State how many lines of the listing below contain the word "médias". Give only the number.

··· Input records ···

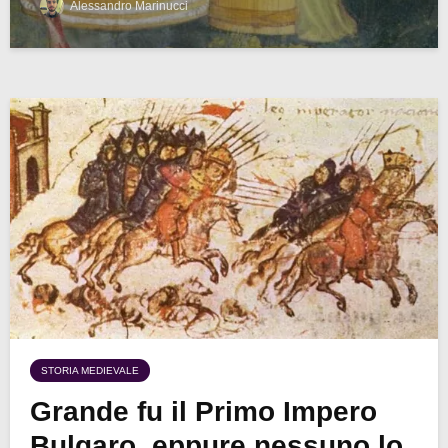
Alessandro Marinucci
STORIA MEDIEVALE
Grande fu il Primo Impero
Bulgaro, eppure nessuno lo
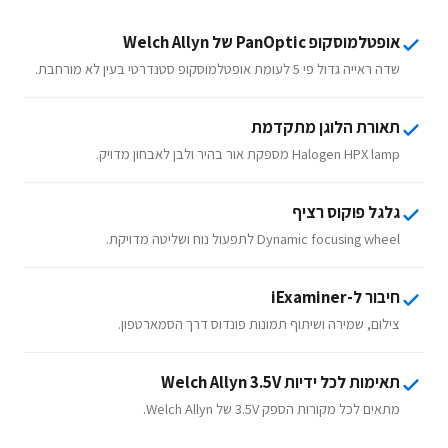
אופטלמוסקופ PanOptic של Welch Allyn
שדה ראייה גדול פי 5 לעומת אופטלמוסקופ סטנדרטי בעין לא מורחבת.
תאורת הלוגן מתקדמת
Halogen HPX lamp מספקת אור בהיר ולבן לאבחון מדויק.
גלגל פוקוס רציף
Dynamic focusing wheel לתפעול נוח ושליטה מדויקת.
חיבור ל-iExaminer
צילום, שמירה ושיתוף תמונות פונדוס דרך הסמארטפון.
תאימות לכל ידיות Welch Allyn 3.5V
מתאים לכל מקורות הספק 3.5V של Welch Allyn.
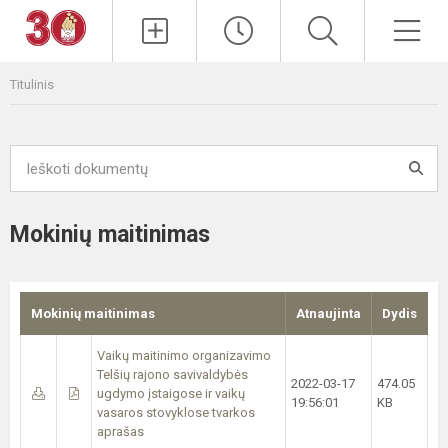
Paieška
Men
Titulinis
Mokinių maitinimas
Mokinių maitinimas
Atnaujinta
Dydis
Vaikų maitinimo organizavimo
Telšių rajono savivaldybės
2022-03-17
474.05
ugdymo įstaigose ir vaikų
19:56:01
KB
vasaros stovyklose tvarkos
aprašas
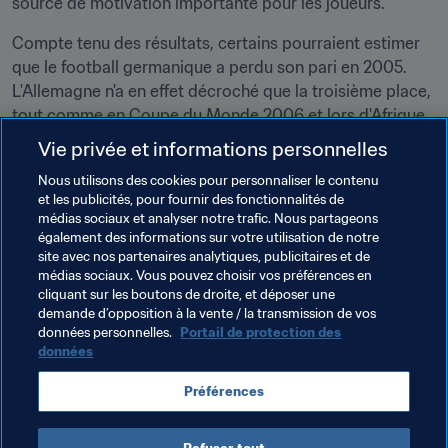
source de motivation importante pour les joueurs."
Compte tenu des résultats, certains pourraient estimer 
que le football germanique a perdu son pari en 2005. 
L'Allemagne n'a en effet décroché que la troisième place, 
tout comme en Coupe du Monde 2006 et lors d'Afrique 
du Sud 2010. Ce serait pourtant penser à trop court 
Vie privée et informations personnelles
terme, car c'est de cette Allemagne 
new-look 
qu'est née 
Nous utilisons des cookies pour personnaliser le contenu
l'Allemagne triomphante de Brésil 2014.
et les publicités, pour fournir des fonctionnalités de
médias sociaux et analyser notre trafic. Nous partageons
La quadruple championne du monde se rendra cet été 
également des informations sur votre utilisation de notre
en Russie, où elle renouera avec la Coupe des 
site avec nos partenaires analytiques, publicitaires et de
Confédérations, l'épreuve qui l'a vue entamer sa 
médias sociaux. Vous pouvez choisir vos préférences en
cliquant sur les boutons de droite, et déposer une
mutation, portée par une vague d'optimisme et d'espoir.
demande d’opposition à la vente / la transmission de vos
données personnelles.
Portail de protection des
données
Thèmes en lien
Préférences
Compétitions FIFA
Germany
UEFA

···

Answer to this problem
2